*** Block opens ***

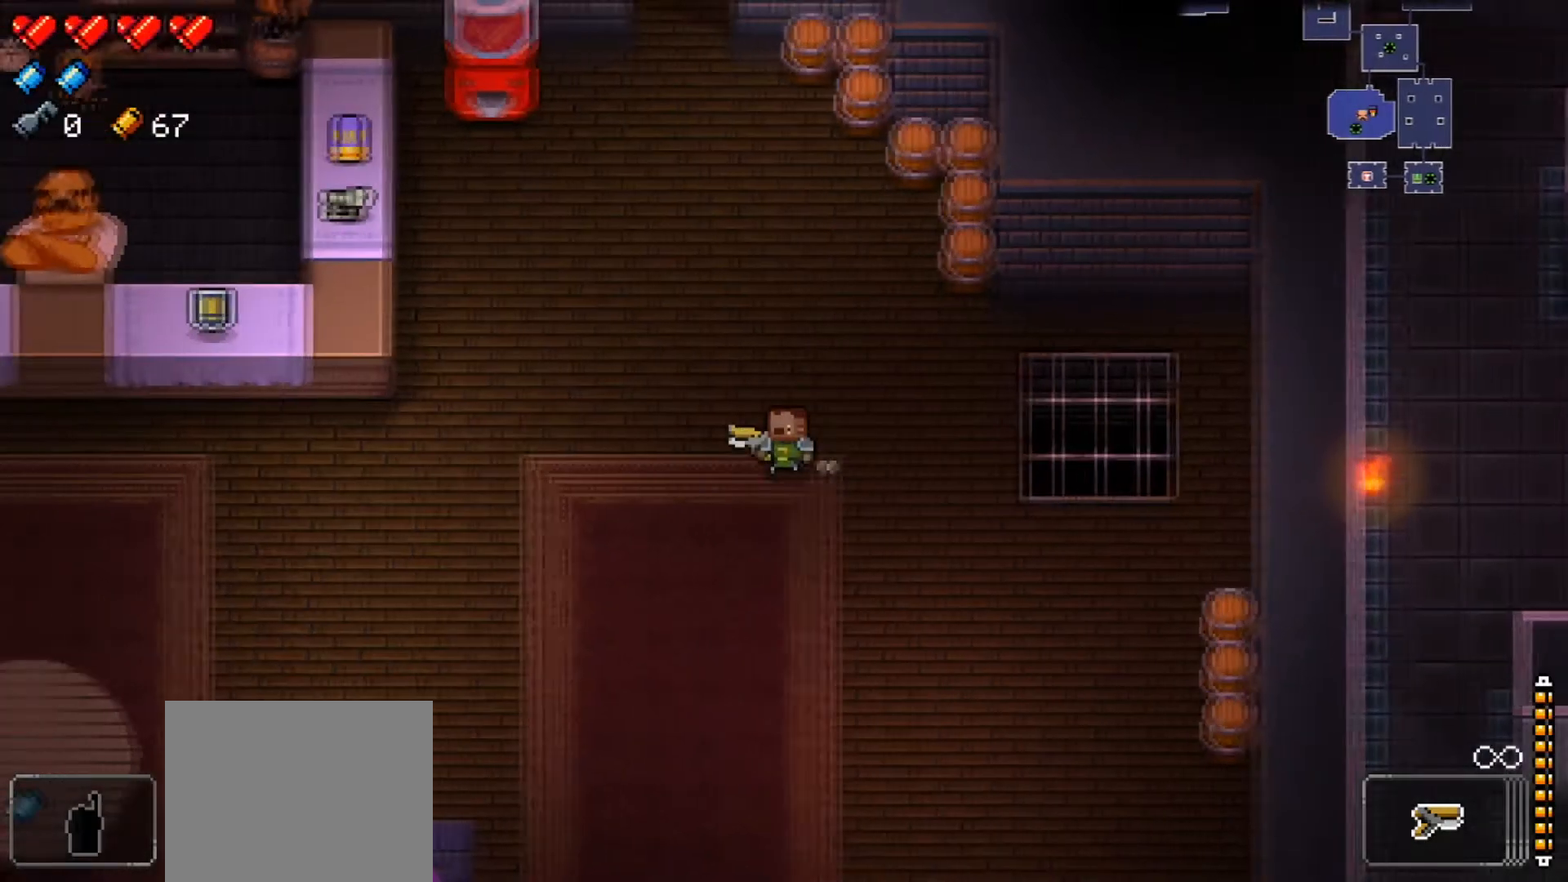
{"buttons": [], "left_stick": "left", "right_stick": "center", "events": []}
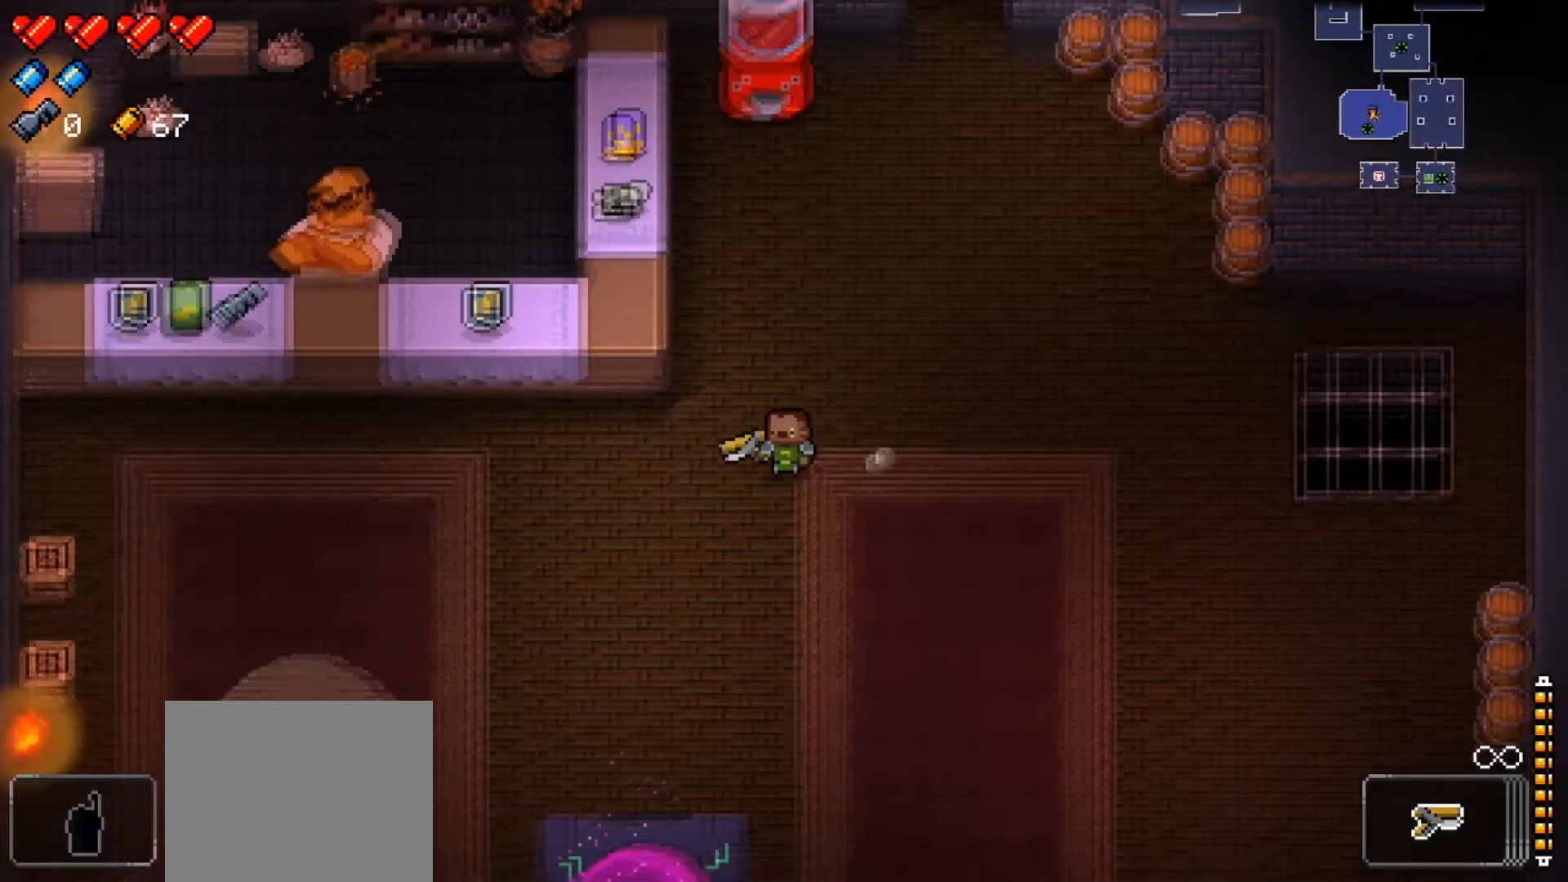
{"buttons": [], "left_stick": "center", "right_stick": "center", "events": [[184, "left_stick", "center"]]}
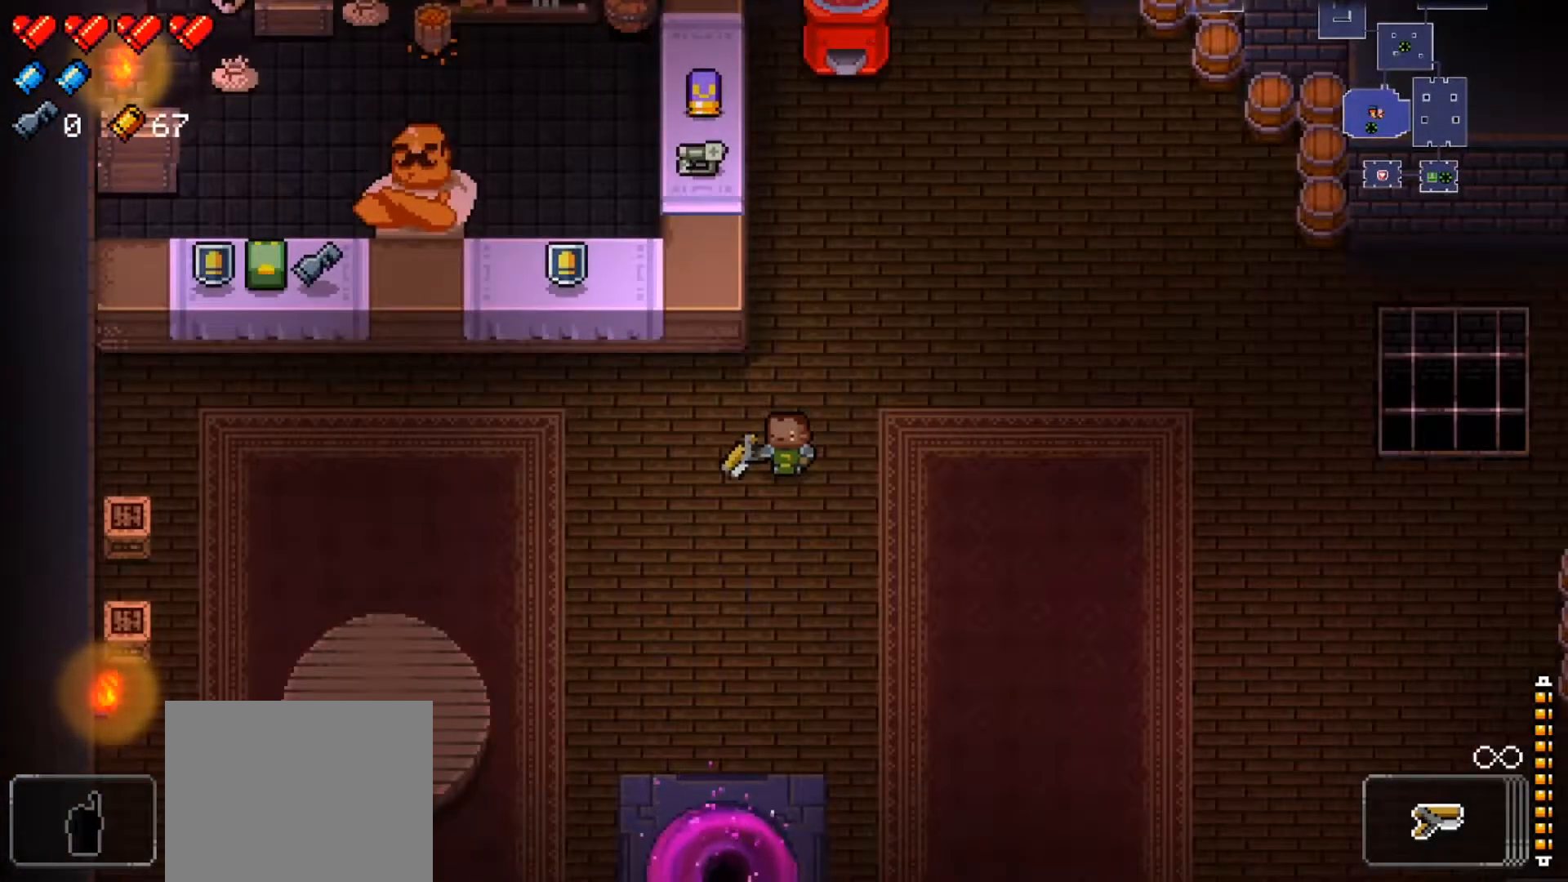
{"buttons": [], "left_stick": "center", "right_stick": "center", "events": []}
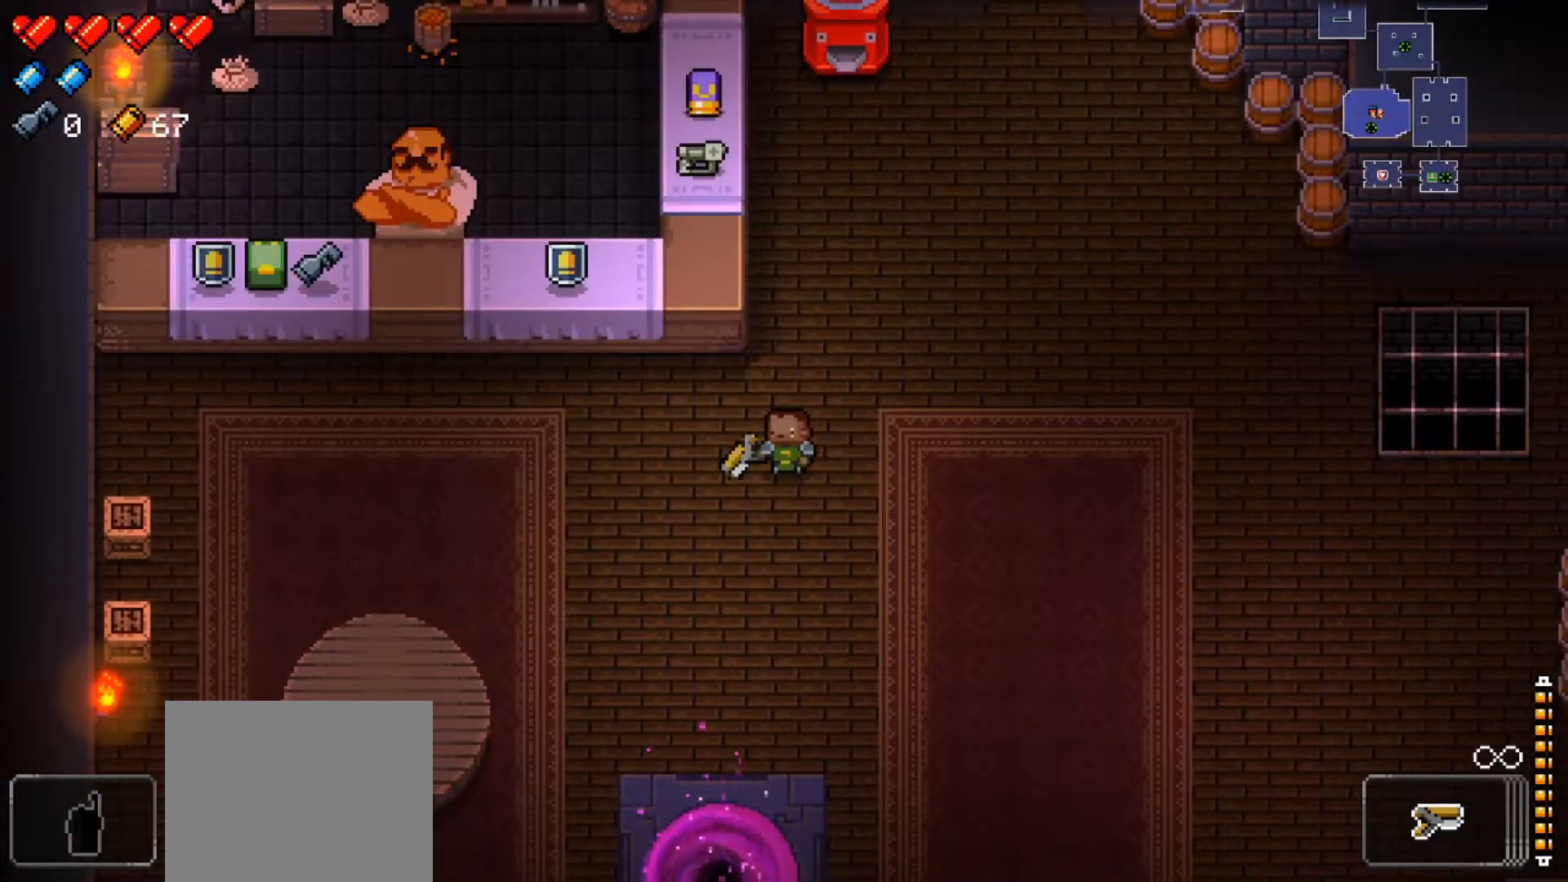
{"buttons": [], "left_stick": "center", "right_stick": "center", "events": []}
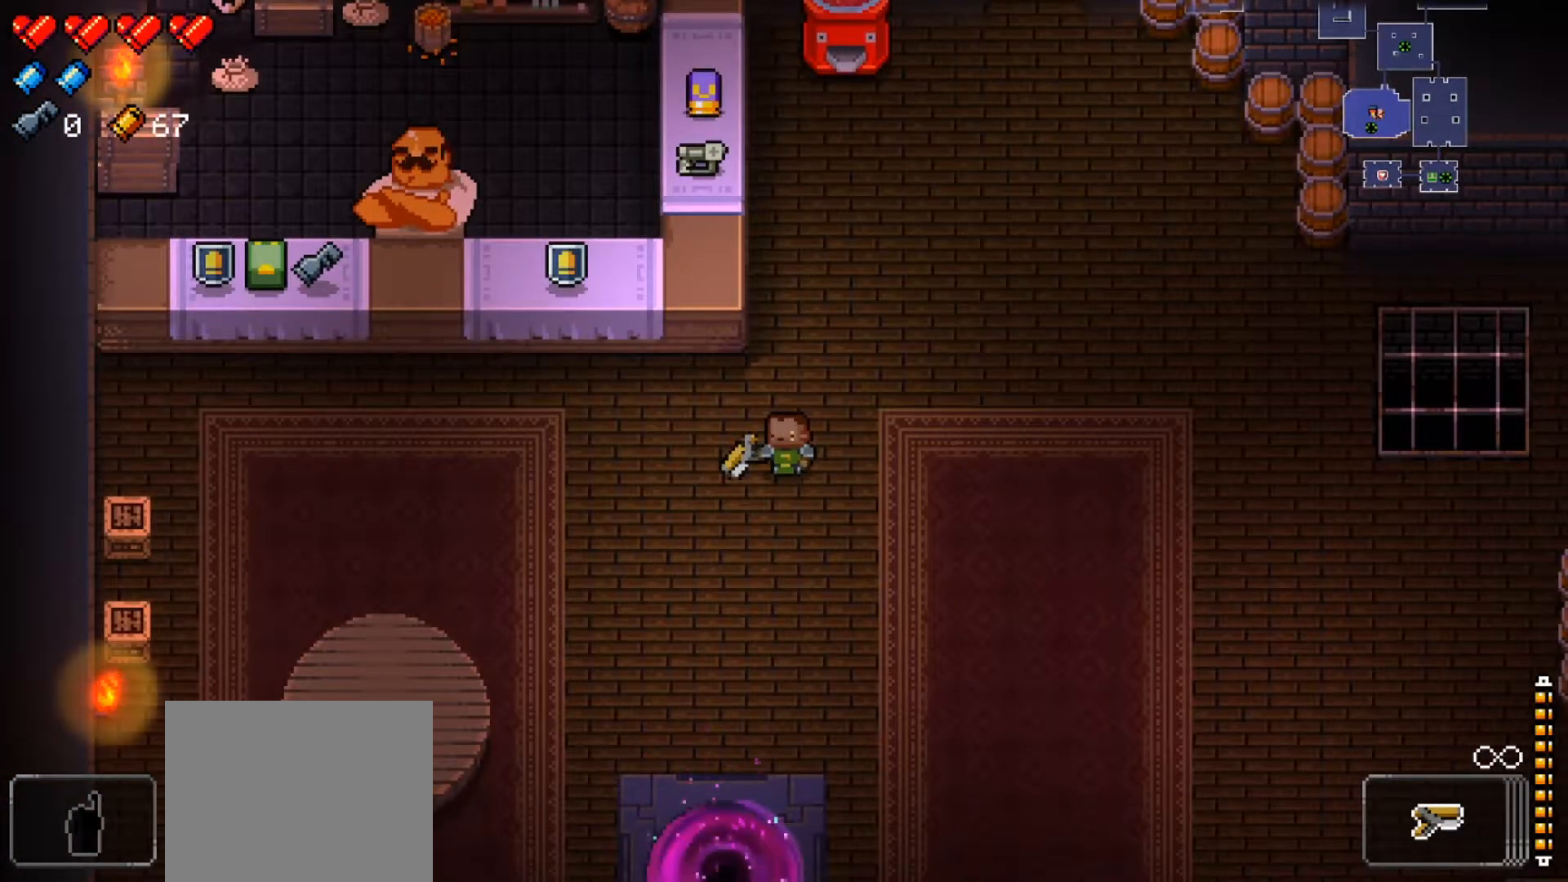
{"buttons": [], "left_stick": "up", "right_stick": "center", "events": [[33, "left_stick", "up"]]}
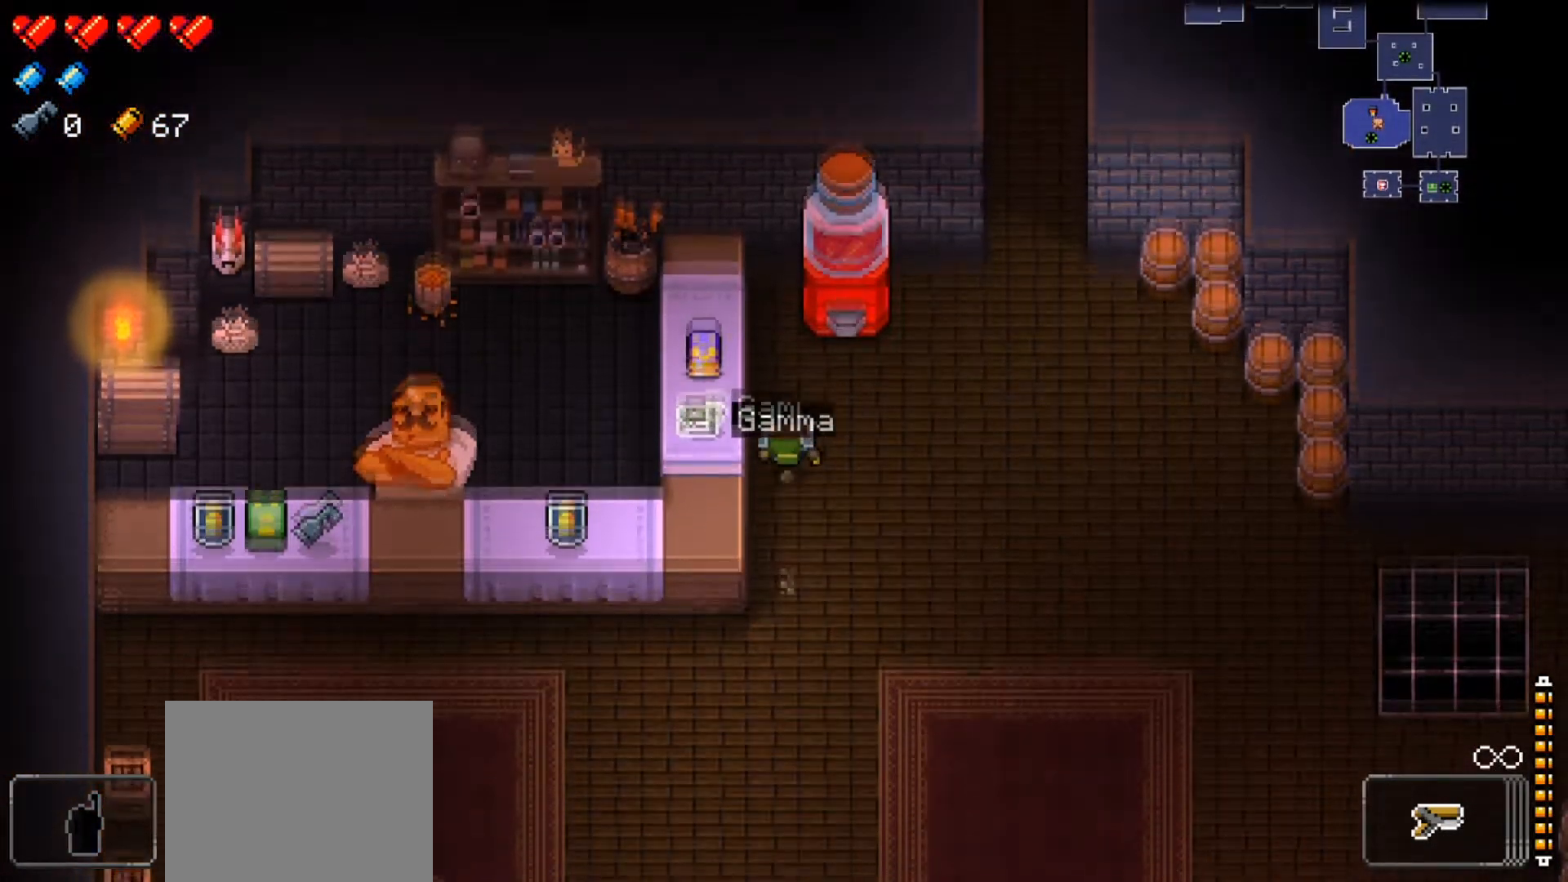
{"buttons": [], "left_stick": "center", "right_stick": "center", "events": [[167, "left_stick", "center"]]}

*** Block closes ***

What is being asked: Transcribe the preceding listing in its entirety and with exact wording, leaving out pictures.

Solution to this exercise:
{"buttons": [], "left_stick": "left", "right_stick": "center", "events": []}
{"buttons": [], "left_stick": "center", "right_stick": "center", "events": [[184, "left_stick", "center"]]}
{"buttons": [], "left_stick": "center", "right_stick": "center", "events": []}
{"buttons": [], "left_stick": "center", "right_stick": "center", "events": []}
{"buttons": [], "left_stick": "up", "right_stick": "center", "events": [[33, "left_stick", "up"]]}
{"buttons": [], "left_stick": "center", "right_stick": "center", "events": [[167, "left_stick", "center"]]}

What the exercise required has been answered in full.